— RECORDED INFORMATION —
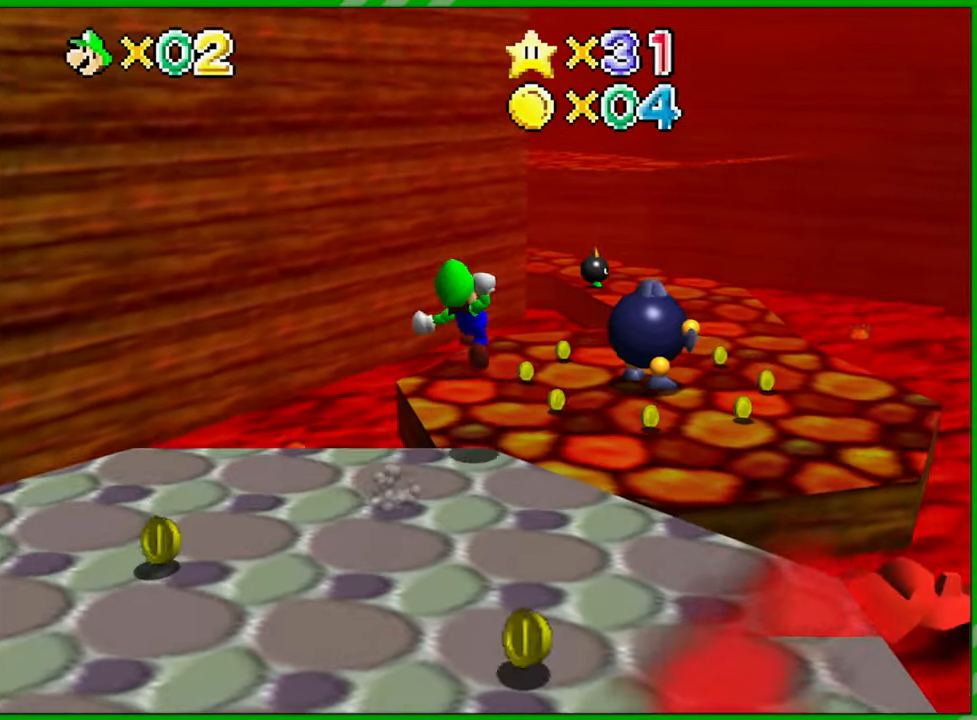
{"buttons": [], "left_stick": "down", "events": [[33, "A", "up"], [117, "Z", "up"], [200, "left_stick", "center"], [267, "left_stick", "down"]]}
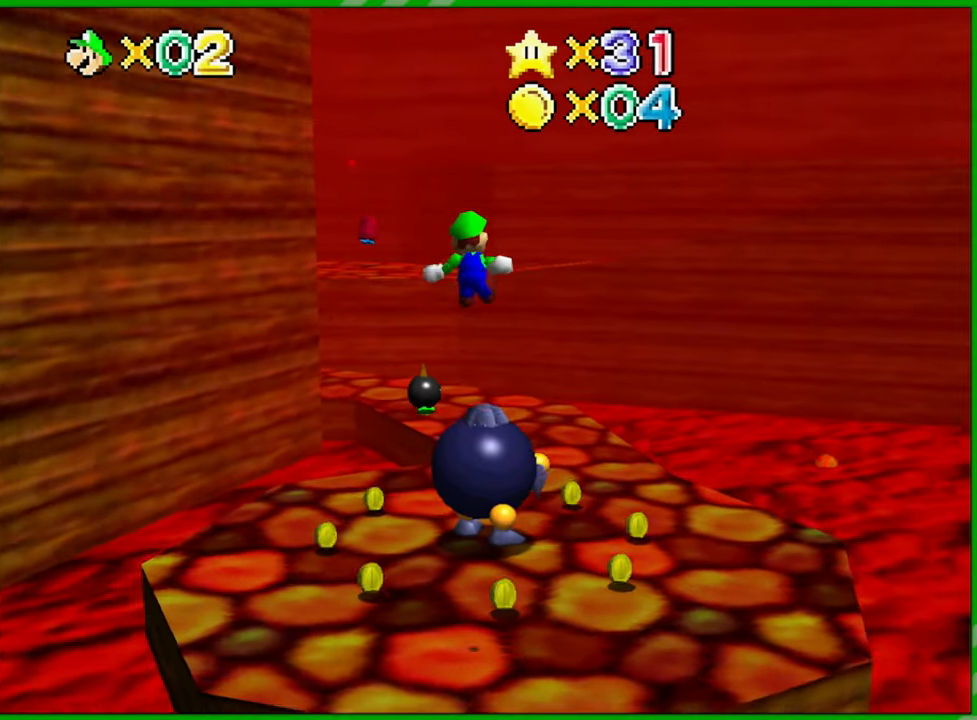
{"buttons": [], "left_stick": "up", "events": [[17, "left_stick", "up"]]}
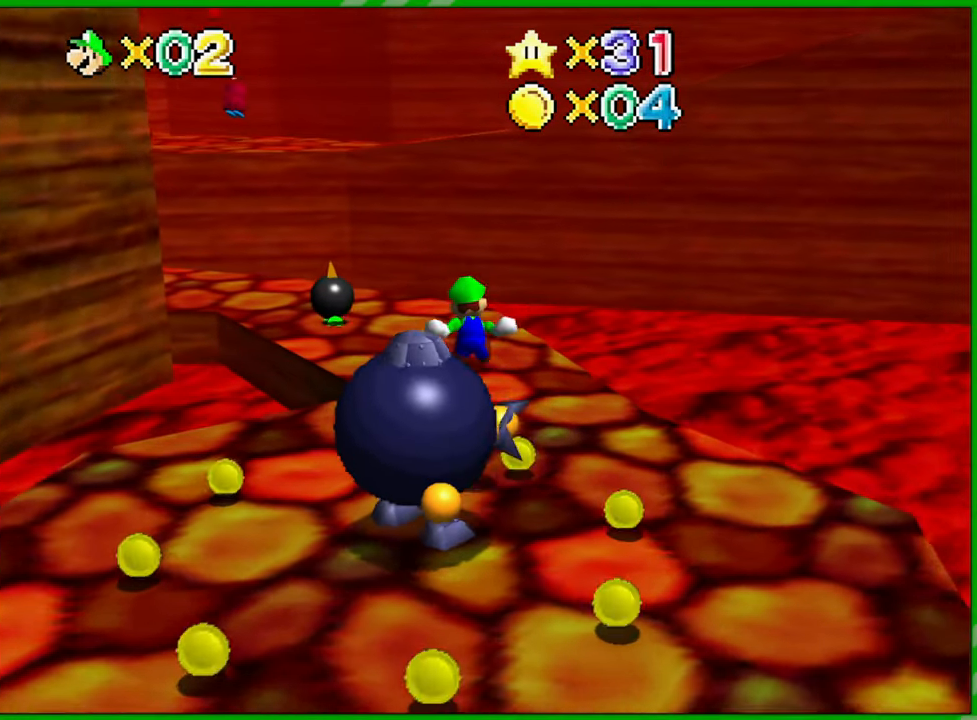
{"buttons": [], "left_stick": "up-left", "events": [[67, "left_stick", "up-left"]]}
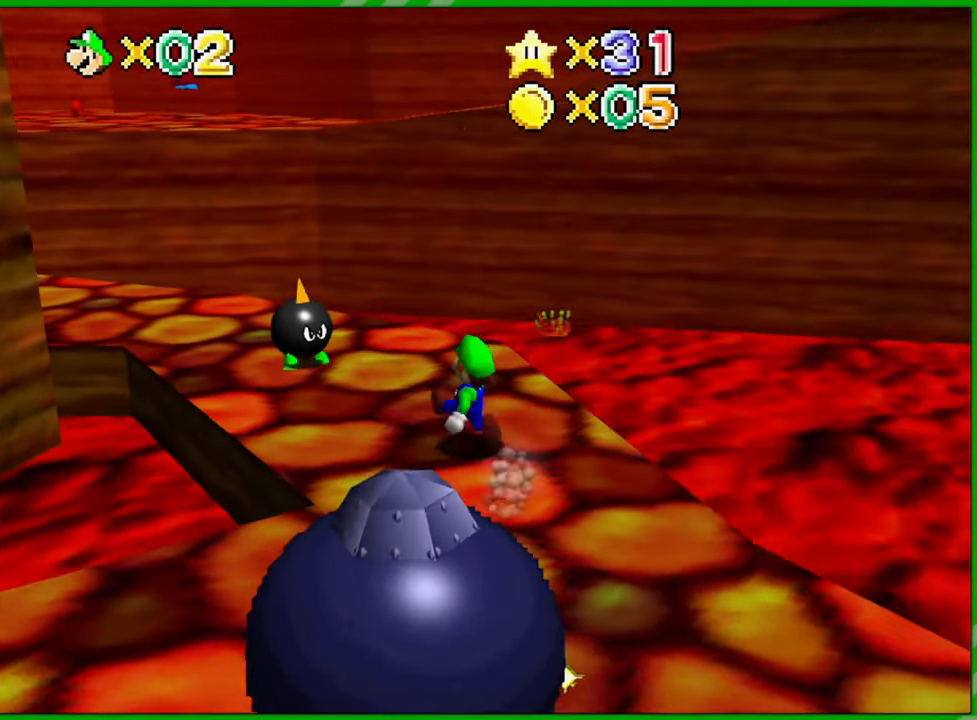
{"buttons": ["C_RIGHT"], "left_stick": "up-right", "events": [[150, "A", "down"], [250, "A", "up"], [250, "left_stick", "up"], [417, "left_stick", "up-right"], [500, "C_RIGHT", "down"]]}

— YOUR TASK —
A faithful copy of the data is required: each word kept, each picture omitted.

— RESPONSE TO THE EXERCISE —
{"buttons": [], "left_stick": "down", "events": [[33, "A", "up"], [117, "Z", "up"], [200, "left_stick", "center"], [267, "left_stick", "down"]]}
{"buttons": [], "left_stick": "up", "events": [[17, "left_stick", "up"]]}
{"buttons": [], "left_stick": "up-left", "events": [[67, "left_stick", "up-left"]]}
{"buttons": ["C_RIGHT"], "left_stick": "up-right", "events": [[150, "A", "down"], [250, "A", "up"], [250, "left_stick", "up"], [417, "left_stick", "up-right"], [500, "C_RIGHT", "down"]]}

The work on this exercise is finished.